----- Texto de lectura -----

Hoy vengo a hablaros de El viejo y el mar, del afamado premio Nobel Ernest Hemingway. No descubriré nada si digo que Hemingway fue un personaje bastante polémico. Tuvo una vida bastante azarosa, desde enrolarse a la Cruz Roja en la Primera Guerra Mundial hasta vivir en el París de los años 20. Podríamos decir entonces que ha sido una persona con una gran experiencia vital y eso se aprecia en esta obra.
En ella nos embarcaremos en el bote de Santiago y viviremos con él la tensión y la lucha de un viejo que quiere pescar un gran pez. Aquí observaremos el amor que siente Hemingway por la pesca, no dejando nada al azar y veremos cómo Santiago desarrollará un oficio hasta sus últimas consecuencias.
No tienen pérdida las descripciones que hace de la naturaleza y de todo aquello que la acompaña, su amor y lucha en un entorno duro y falto de compasión. La comparación del ser humano con el resto de animales y cómo los dota de una dignidad y fuerza carente en nosotros.
Me gustaría destacar también la relación que tiene con el joven que le ayudaba en las arduas jornadas de pesca y es que por circunstancias ajenas a ellos tiene que abandonarle y aún con esa ausencia el viejo lo tiene tan presente como el primer día. También se trata la preocupación del más joven por el mayor, un vínculo muy valioso entre generaciones.
Sin duda, este es un clásico imprescindible de la literatura universal y es que, con muy pocas palabras, dice mucho. Según la teoría del propio autor, la teoría del iceberg, se trata de un relato que solo muestra una mínima parte de la historia y depende de una sólida realidad que se mantiene oculta en la intrahistoria de la creación literaria.

-----

→ **Tareas por hacer**:
1 > Reproduce sin cambios el fragmento del texto de lectura que va desde "Me gustaría destacar" hasta "valioso entre generaciones.", ambos incluidos.
2 > En el texto de lectura, ¿qué nombre recibe la teoría del propio autor?
Los ítems que vienen a continuación son material aparte del texto de lectura.

----- Ítems mostrados -----

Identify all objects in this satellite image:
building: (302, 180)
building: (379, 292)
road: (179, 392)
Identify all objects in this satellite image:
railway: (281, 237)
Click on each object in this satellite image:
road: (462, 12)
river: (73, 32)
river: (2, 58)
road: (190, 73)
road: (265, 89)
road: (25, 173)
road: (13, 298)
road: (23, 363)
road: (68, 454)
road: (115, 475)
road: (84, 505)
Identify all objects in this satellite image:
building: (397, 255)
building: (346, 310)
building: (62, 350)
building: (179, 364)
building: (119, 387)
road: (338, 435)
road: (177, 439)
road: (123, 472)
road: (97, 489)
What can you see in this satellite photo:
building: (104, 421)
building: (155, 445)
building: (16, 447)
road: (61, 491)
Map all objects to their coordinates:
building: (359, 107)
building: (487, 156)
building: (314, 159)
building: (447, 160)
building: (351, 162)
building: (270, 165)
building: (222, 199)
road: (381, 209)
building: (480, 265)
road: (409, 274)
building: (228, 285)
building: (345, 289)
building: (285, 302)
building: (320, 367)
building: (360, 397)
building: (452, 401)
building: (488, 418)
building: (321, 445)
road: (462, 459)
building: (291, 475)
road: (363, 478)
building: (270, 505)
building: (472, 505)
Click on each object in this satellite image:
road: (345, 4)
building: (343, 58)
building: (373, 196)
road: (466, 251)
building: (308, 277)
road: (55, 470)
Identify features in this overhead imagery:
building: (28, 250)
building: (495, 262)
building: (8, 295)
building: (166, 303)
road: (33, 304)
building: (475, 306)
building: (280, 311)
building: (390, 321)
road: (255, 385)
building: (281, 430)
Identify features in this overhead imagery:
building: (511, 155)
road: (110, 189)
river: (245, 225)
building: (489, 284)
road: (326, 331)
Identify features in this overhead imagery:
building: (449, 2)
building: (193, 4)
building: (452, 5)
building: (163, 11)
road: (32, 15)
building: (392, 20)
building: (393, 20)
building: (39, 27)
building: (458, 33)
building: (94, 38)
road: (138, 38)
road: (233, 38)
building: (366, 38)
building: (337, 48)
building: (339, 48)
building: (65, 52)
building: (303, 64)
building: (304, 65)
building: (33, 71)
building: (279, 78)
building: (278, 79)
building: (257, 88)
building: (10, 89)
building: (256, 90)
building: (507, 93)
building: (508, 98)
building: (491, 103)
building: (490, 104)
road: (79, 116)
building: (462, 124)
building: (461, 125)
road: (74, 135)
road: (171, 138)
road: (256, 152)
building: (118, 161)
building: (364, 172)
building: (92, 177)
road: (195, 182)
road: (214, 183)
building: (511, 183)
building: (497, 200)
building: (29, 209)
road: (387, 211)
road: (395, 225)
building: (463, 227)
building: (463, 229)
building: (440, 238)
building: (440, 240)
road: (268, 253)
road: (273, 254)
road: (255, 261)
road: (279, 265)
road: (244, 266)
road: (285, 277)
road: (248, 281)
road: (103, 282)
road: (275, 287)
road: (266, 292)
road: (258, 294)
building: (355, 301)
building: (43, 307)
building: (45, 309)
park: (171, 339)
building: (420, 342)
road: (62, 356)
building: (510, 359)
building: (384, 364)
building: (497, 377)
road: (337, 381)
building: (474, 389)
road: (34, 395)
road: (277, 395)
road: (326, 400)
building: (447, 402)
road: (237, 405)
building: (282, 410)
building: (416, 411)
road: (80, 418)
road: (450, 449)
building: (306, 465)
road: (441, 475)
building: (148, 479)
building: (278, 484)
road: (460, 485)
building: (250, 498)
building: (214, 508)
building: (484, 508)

-----

→ **Respuestas por ítem**:
1 >
Me gustaría destacar también la relación que tiene con el joven que le ayudaba en las arduas jornadas de pesca y es que por circunstancias ajenas a ellos tiene que abandonarle y aún con esa ausencia el viejo lo tiene tan presente como el primer día. También se trata la preocupación del más joven por el mayor, un vínculo muy valioso entre generaciones.

2 > La teoría del iceberg.